Texto selecionado →
Dando início aos textos teóricos, o terceiro menciona os diagnósticos precoces mais presentes atualmente: depressão, transtorno de déficit de atenção e hiperatividade (TDAH) e quadros de ansiedade. Esses, não coincidentemente, são diagnósticos precoces comuns para crianças, mas não só. O texto aponta como a sociedade atual, com suas práticas médicas preocupadas em conceber modelos de pessoas normais e anormais, a partir de uma ótica da produtividade, impõe a quem não se ajusta ao sistema o rótulo de “doente". No campo da produção trabalhista, na busca pela felicidade plena e irreal, vendida pelas propagandas de um marketing injusto frente à desigualdade social, não há espaço para tristeza e sofrimento. A velocidade e a fluidez de um sistema que a todo momento cria uma nova forma de ser, que requer uma energia desumana, quase tecnológica, evocam a necessidade de apagar os traços humanos das pessoas, como o sofrimento, classificando-o como depressão e, assim, patologizando a essência dos cidadãos: a humanidade.

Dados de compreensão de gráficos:
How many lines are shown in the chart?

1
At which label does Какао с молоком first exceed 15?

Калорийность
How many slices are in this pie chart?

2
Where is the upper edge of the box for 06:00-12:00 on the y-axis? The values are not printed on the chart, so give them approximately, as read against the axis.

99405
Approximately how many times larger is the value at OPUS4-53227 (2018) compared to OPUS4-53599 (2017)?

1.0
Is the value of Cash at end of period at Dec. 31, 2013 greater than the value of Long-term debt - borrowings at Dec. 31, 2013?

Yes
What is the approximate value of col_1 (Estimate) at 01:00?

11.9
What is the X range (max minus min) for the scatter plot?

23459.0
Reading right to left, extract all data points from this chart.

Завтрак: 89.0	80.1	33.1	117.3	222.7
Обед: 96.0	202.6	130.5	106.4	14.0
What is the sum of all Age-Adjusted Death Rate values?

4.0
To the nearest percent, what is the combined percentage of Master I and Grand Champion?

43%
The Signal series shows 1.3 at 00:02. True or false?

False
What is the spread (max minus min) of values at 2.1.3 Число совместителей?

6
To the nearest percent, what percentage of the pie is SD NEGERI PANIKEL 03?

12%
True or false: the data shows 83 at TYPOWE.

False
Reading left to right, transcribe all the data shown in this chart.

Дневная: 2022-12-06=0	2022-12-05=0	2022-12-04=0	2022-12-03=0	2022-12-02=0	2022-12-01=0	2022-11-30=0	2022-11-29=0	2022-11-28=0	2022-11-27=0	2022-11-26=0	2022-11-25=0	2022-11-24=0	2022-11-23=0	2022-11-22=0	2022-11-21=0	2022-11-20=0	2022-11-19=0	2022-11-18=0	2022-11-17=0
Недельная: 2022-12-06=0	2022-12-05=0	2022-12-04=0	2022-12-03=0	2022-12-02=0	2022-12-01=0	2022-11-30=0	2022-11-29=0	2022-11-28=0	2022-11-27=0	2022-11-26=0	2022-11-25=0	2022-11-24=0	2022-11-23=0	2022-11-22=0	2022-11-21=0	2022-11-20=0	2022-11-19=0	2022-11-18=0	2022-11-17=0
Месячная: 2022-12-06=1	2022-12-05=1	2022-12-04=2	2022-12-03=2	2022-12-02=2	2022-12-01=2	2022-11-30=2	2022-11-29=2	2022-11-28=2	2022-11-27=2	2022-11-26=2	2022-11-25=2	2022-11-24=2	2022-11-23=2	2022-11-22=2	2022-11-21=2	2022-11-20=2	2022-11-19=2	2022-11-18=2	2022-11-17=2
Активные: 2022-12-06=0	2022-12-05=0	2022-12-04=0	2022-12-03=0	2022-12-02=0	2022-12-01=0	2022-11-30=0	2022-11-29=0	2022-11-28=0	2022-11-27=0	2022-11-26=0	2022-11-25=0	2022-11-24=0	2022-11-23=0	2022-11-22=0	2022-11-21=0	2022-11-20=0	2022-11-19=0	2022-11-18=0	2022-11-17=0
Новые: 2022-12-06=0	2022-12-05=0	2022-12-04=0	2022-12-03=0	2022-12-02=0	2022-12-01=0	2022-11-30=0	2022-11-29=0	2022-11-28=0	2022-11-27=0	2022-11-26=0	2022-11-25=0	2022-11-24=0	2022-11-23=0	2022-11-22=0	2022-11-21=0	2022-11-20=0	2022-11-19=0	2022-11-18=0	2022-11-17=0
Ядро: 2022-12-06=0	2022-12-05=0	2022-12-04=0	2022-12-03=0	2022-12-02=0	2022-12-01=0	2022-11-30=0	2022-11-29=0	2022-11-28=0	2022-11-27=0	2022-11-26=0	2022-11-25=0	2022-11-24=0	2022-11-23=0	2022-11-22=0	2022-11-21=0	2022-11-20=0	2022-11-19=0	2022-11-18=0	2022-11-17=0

Instruções do exercício →
De acordo com o texto selecionado, quais são os diagnósticos precoces mais presentes atualmente?

Solução do exercício →
Depressão, transtorno de déficit de atenção e hiperatividade (TDAH) e quadros de ansiedade.